Consumer escapism and pick-me-ups
Sports & outdoor retailers enjoyed significant growth in 2020, rising 7.2 per cent overall, with the temporary closure of gyms encouraging Brits to purchase workout equipment and seek new ways to exercise inside and outdoors.
Support for florists has also bloomed with purchases up 22.7 per cent as Brits treated themselves and showed friends and family from afar they were missed. Many also took up new hobbies and crafts (9.8 per cent rise) and added new companions to their households, with vets and pets seeing a 10.7 per cent uplift in 2020.

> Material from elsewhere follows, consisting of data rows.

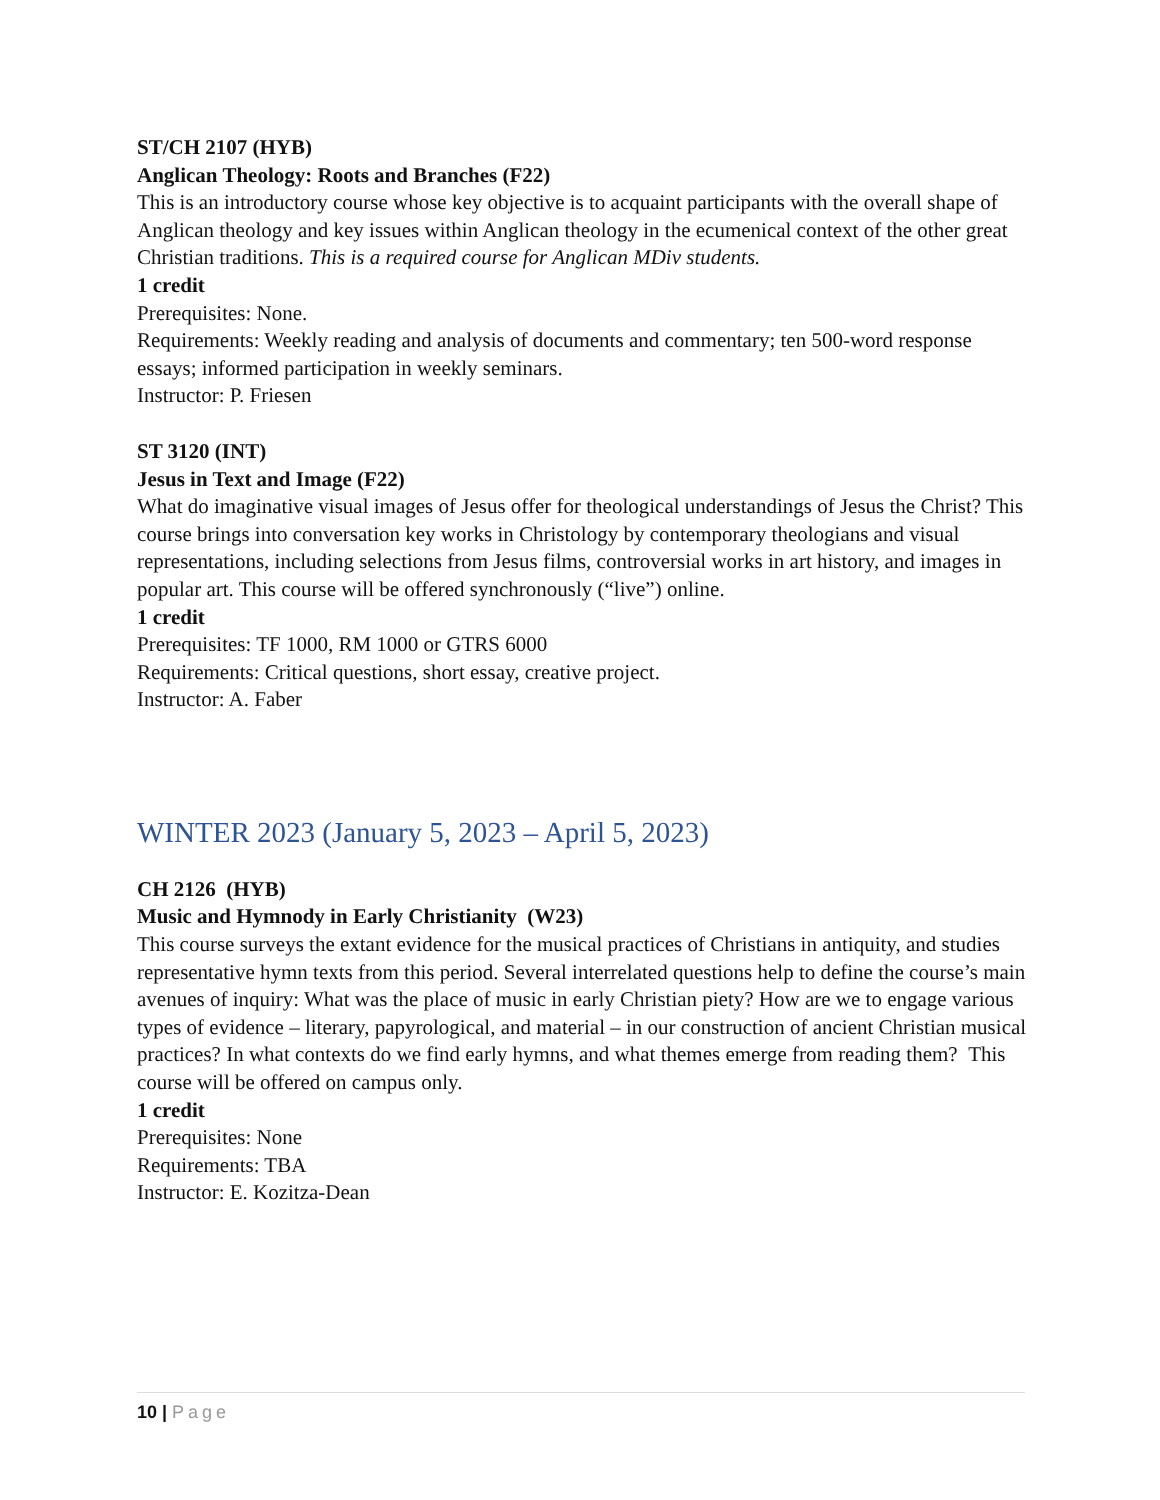ST/CH 2107 (HYB)
Anglican Theology: Roots and Branches (F22)
This is an introductory course whose key objective is to acquaint participants with the overall shape of Anglican theology and key issues within Anglican theology in the ecumenical context of the other great Christian traditions. This is a required course for Anglican MDiv students.
1 credit
Prerequisites: None.
Requirements: Weekly reading and analysis of documents and commentary; ten 500-word response essays; informed participation in weekly seminars.
Instructor: P. Friesen
ST 3120 (INT)
Jesus in Text and Image (F22)
What do imaginative visual images of Jesus offer for theological understandings of Jesus the Christ? This course brings into conversation key works in Christology by contemporary theologians and visual representations, including selections from Jesus films, controversial works in art history, and images in popular art. This course will be offered synchronously (“live”) online.
1 credit
Prerequisites: TF 1000, RM 1000 or GTRS 6000
Requirements: Critical questions, short essay, creative project.
Instructor: A. Faber
WINTER 2023 (January 5, 2023 – April 5, 2023)
CH 2126 (HYB)
Music and Hymnody in Early Christianity (W23)
This course surveys the extant evidence for the musical practices of Christians in antiquity, and studies representative hymn texts from this period. Several interrelated questions help to define the course’s main avenues of inquiry: What was the place of music in early Christian piety? How are we to engage various types of evidence – literary, papyrological, and material – in our construction of ancient Christian musical practices? In what contexts do we find early hymns, and what themes emerge from reading them? This course will be offered on campus only.
1 credit
Prerequisites: None
Requirements: TBA
Instructor: E. Kozitza-Dean
10 | Page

Raheel Ahmed, Head of Consumer Products, said: “2020 has accelerated many trends. E-commerce has seen huge growth, working from home has meant many are shopping more locally and experiences within the home, such as virtual work outs have become the norm. Spending within the retail, travel and hospitality sectors has been acutely impacted. However, we have also seen many businesses become more agile and move online and the demand for online groceries, digital entertainment and subscriptions has been huge. Home improvement, DIY & gardening have also seen a boost, as we all spend more time at home and near our local communities.
Hopefully with a vaccine being rolled out in 2021 we will see green shoots for the most severely impacted sectors. Having said that, some of the trends and changes we’ve seen in customer habits may be here to stay.”
Clare Bailey, Independent Retail Expert and founder of The Retail Champion, “Speaking to retailers, I am encouraged that many are continuing to shop where they live and support local businesses. Whilst those retailers who depended on commuters have been seriously impacted by the reduction in footfall this year, it’s encouraging to see that some of this spend has been transferred to local companies.”
“In addition, in such challenging times, many businesses have also been agile enough to adapt their local offering of products and services to support changing consumer demands. Despite the adversity this year has thrown into the mix, the positive connection which has grown between consumers and their local butchers, bakers or greengrocers is truly heartwarming and a trend I hope continues to thrive in 2021.”